The back story is that my cat has developed a kidney condition which requires daily subcutaneous fluid drips. It didn’t take long before she started recognizing the signs: “He’s about to stick a needle in me and I don’t like that!”. The end result is a chase which always results in a stressed cat and a frazzled caregiver. That got me thinking: “Is this a conditioned reflex on her part?”
So taking a walk down the anthropomorphic laneway, I outlined the mental steps that my cat might have gone through the first several times I gave her the subcutaneous drip. By associating my preparations to the insertion of the needle each day she may have thought each day in turn:
- No association
- I wonder if…
- Could it be?
- Anticipation! (or more appropriately: Fear!)
Your kilometrage may vary, and you might choose to rename the steps but it’s likely that a similar pattern will be followed in most conditioning situations.
Of course some may argue that an animal can’t “think” through these steps like a human can; that my cat is exhibiting a purely conditioned relex: an instinctual reaction.
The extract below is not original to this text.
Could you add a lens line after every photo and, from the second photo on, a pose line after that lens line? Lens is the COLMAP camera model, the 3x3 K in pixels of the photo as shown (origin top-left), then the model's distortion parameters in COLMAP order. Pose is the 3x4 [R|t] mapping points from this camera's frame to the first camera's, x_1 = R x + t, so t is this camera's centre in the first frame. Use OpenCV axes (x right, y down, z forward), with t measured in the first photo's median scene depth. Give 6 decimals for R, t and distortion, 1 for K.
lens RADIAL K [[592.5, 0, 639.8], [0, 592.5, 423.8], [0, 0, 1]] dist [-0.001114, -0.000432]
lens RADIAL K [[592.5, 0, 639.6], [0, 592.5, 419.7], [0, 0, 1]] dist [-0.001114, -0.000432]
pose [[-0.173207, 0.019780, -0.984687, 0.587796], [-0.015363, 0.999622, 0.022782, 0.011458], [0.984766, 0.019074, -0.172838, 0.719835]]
My response is that the burden of proof is on those who insist on creating an artificial separation between humans and the rest of the animal kingdom. If you wish to elevate yourself based on ego, my response will be: “the id will prevail”. But any such differentiation is a human concept, a human conceit. And in turn, as we have experienced, an environmental disaster.
By separating ourselves from the environment around us we are no longer capable of understanding the consequences of our actions. Apparently, to a large number of humans, even the idea of an ‘environmental system’ that we are a part of is an abomination. We have been bequeathed unlimited control with no responsibility. Not unlike an addiction, this ideological high will have a painful rehabilitation.
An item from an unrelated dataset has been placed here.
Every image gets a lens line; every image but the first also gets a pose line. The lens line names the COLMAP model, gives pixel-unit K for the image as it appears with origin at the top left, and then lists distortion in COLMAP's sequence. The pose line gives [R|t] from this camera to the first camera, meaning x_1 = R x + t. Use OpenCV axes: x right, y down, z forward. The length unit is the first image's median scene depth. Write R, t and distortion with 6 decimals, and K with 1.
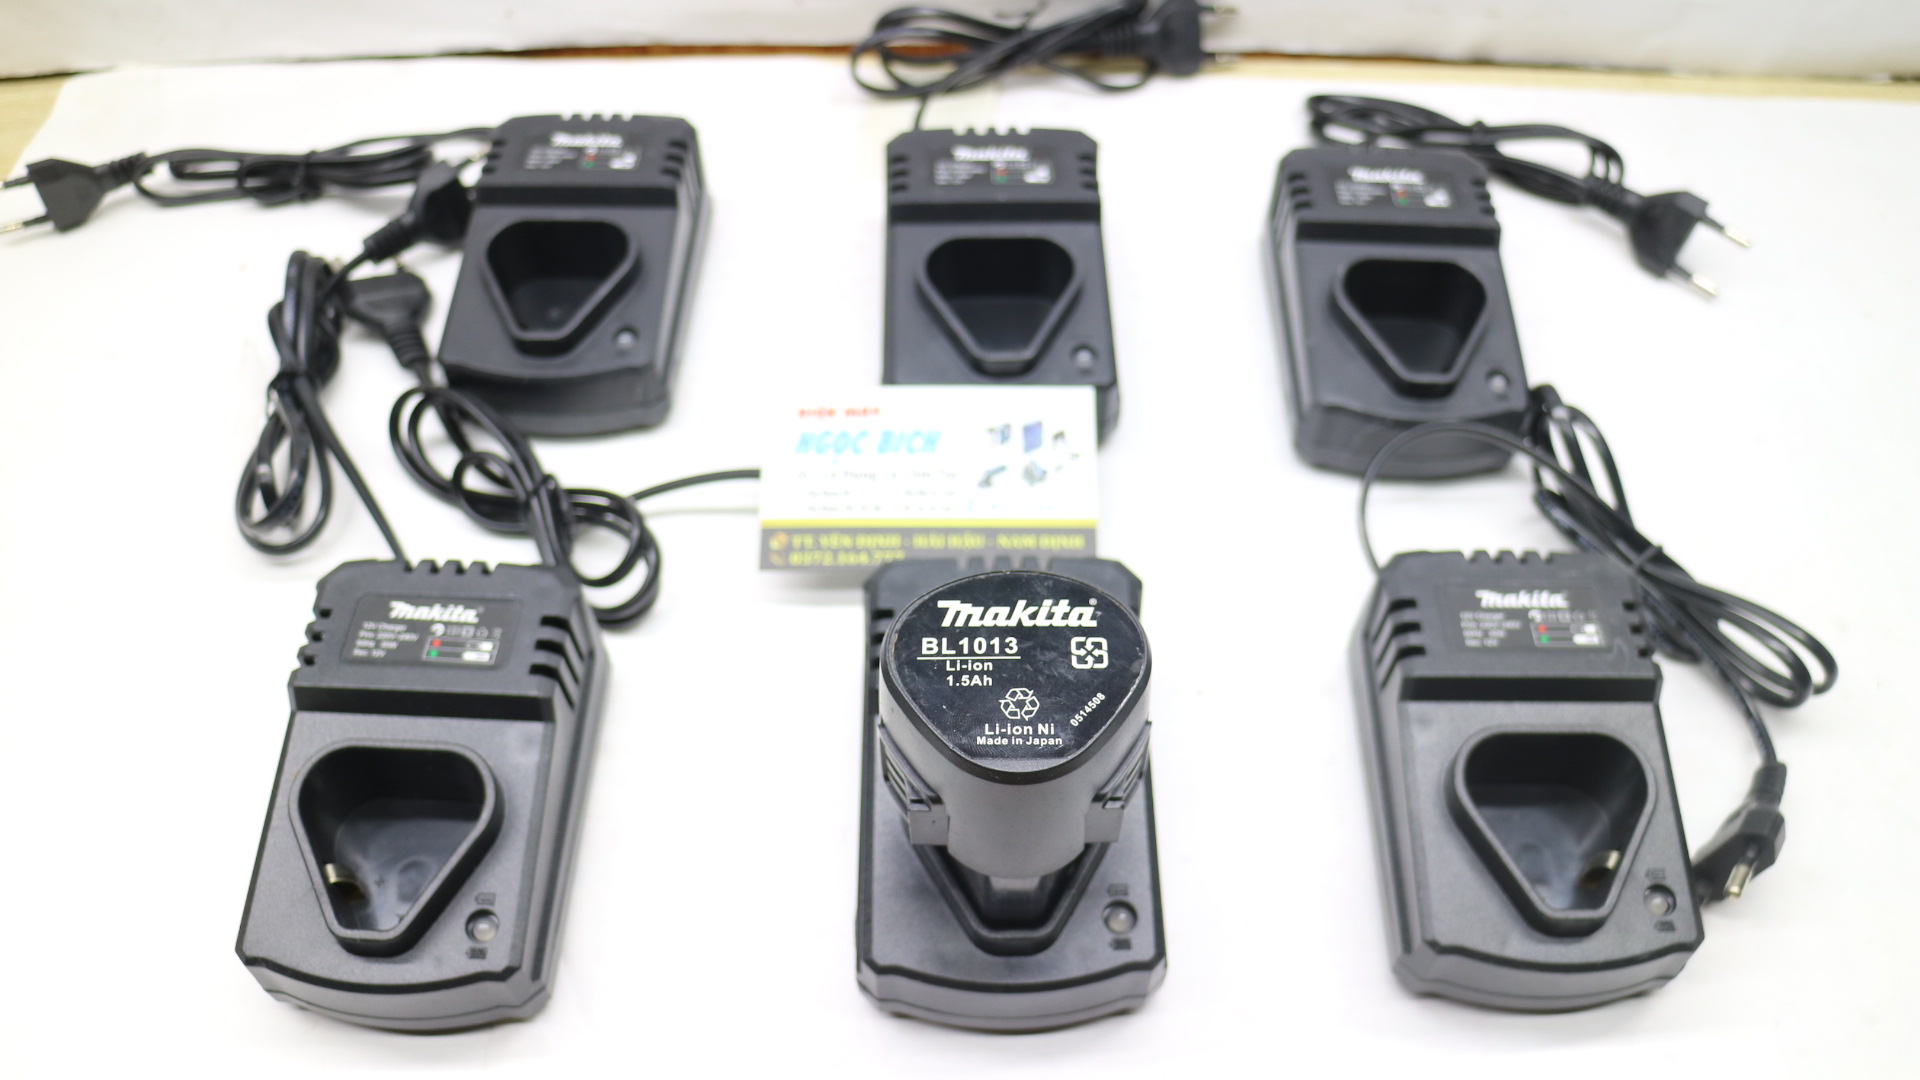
lens RADIAL K [[1515.0, 0, 956.0], [0, 1515.0, 529.2], [0, 0, 1]] dist [-0.117981, 0.042042]
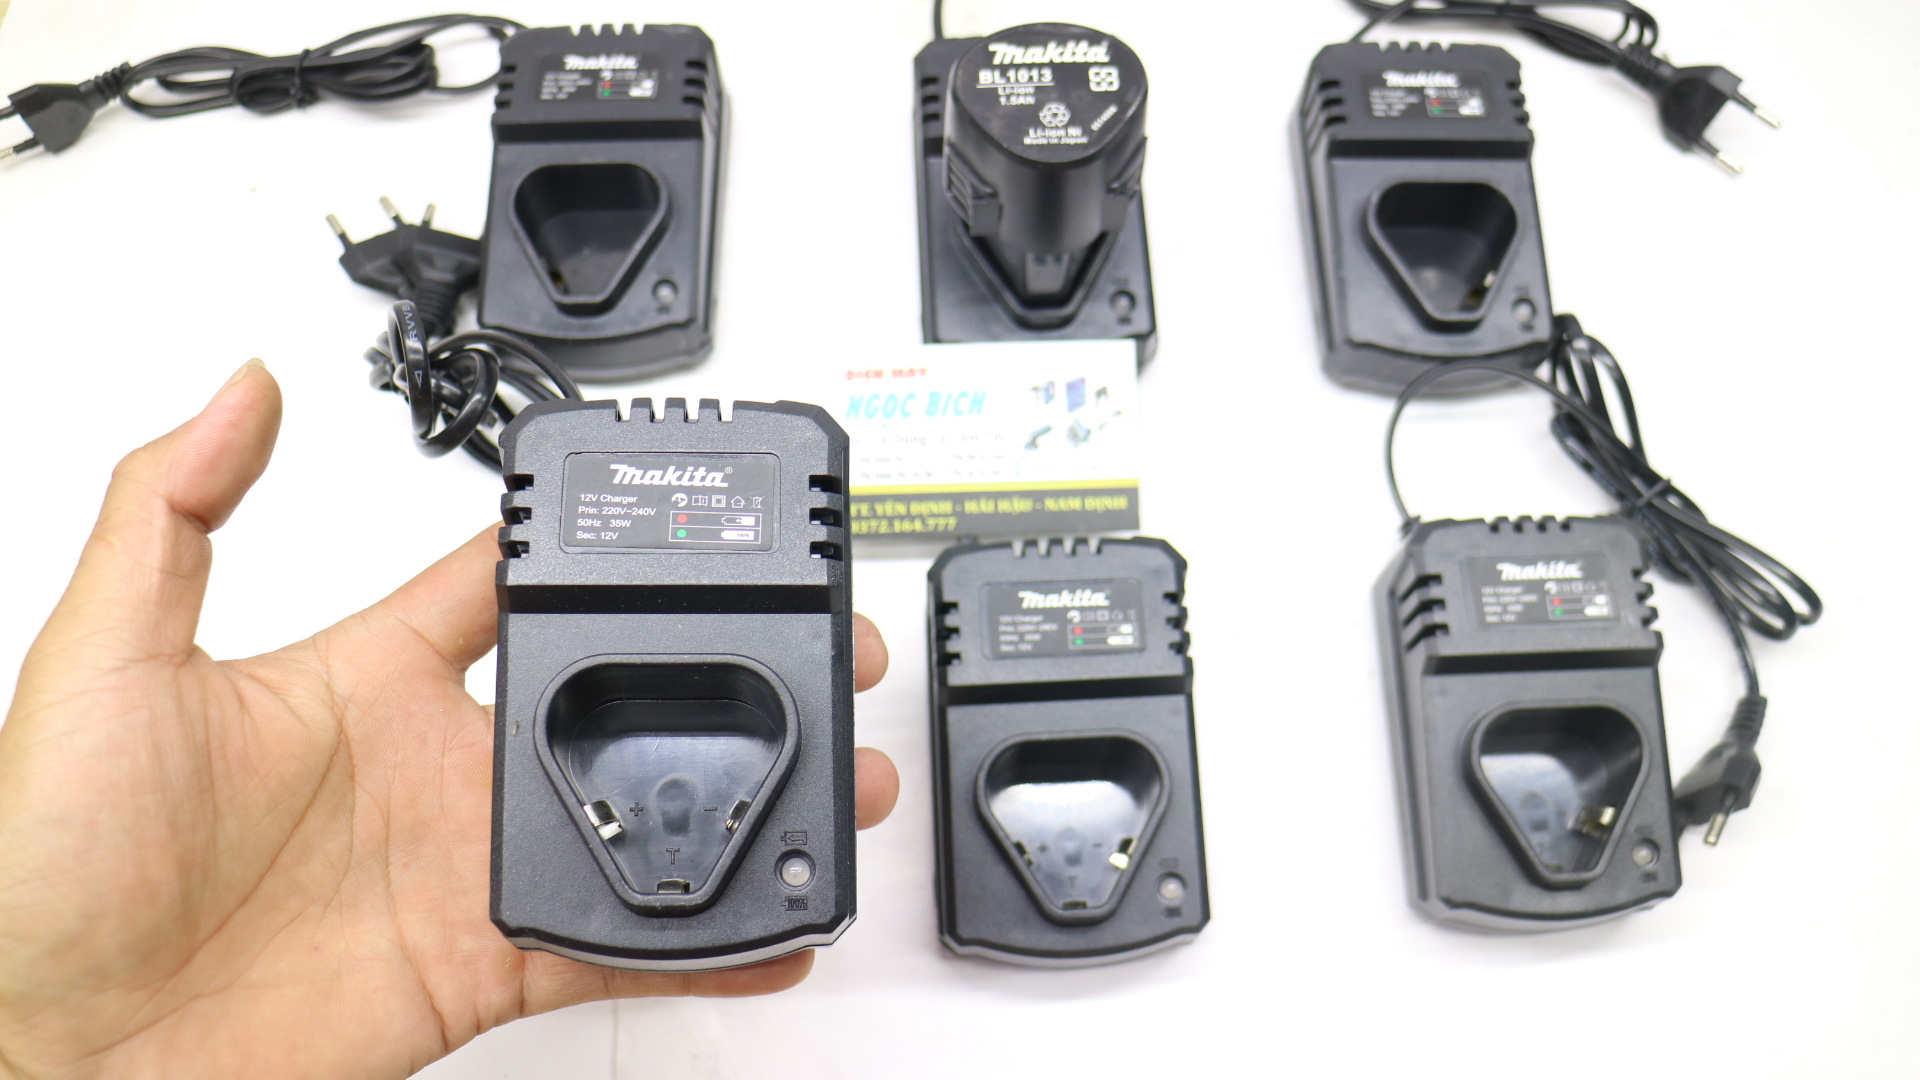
lens RADIAL K [[1515.0, 0, 957.1], [0, 1515.0, 468.1], [0, 0, 1]] dist [-0.117981, 0.042042]
pose [[0.999095, -0.037211, 0.020627, -0.057375], [0.030804, 0.967089, 0.252568, -0.298779], [-0.029346, -0.251704, 0.967359, -0.007261]]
For most of human history we’ve likely been at stage 1 in our ability to understand the association of our actions to their larger environmental outcomes. By the late 1800’s there were a few that had moved to stage 2 or stage 3 but they were hidden in a society proud of the concept of ‘progress‘. In the 1960’s there was a movement by a select group past stage 3 to sometimes stage 6. But the larger part of western society is still stuck at stage 2 despite the last 15 years of educational outreach, and at that I’m being overly generous.
Politicians, I would suggest, are in general at stage 3; or more likely they’ve relabelled it “sounds very expensive”. Where the word ‘expense’ comes to play, our society brings with it a cacophony of economic memes that our society has engendered. All of them are over simplified models that ignore the fact that we exist in a context, a context that is a complex adaptive system. The collapse of the world’s economic systems in 2008 reminds us that the idea of getting something for nothing is a childish, perhaps churlish, fantasy.
If a resource is a one time only resource then it cannot be renewed. If it can’t be renewed then, if we are lucky, it can only be reused. And economic growth can only happen if there remains expansion room in the system. As we start hitting our head on the limits to expansion, and the reactions of the system to our actions then each of us will in turn, move along these Pavlovian conditioning steps. Unfortunately, as my cat experiences daily, the last step can be labelled ‘Fear’.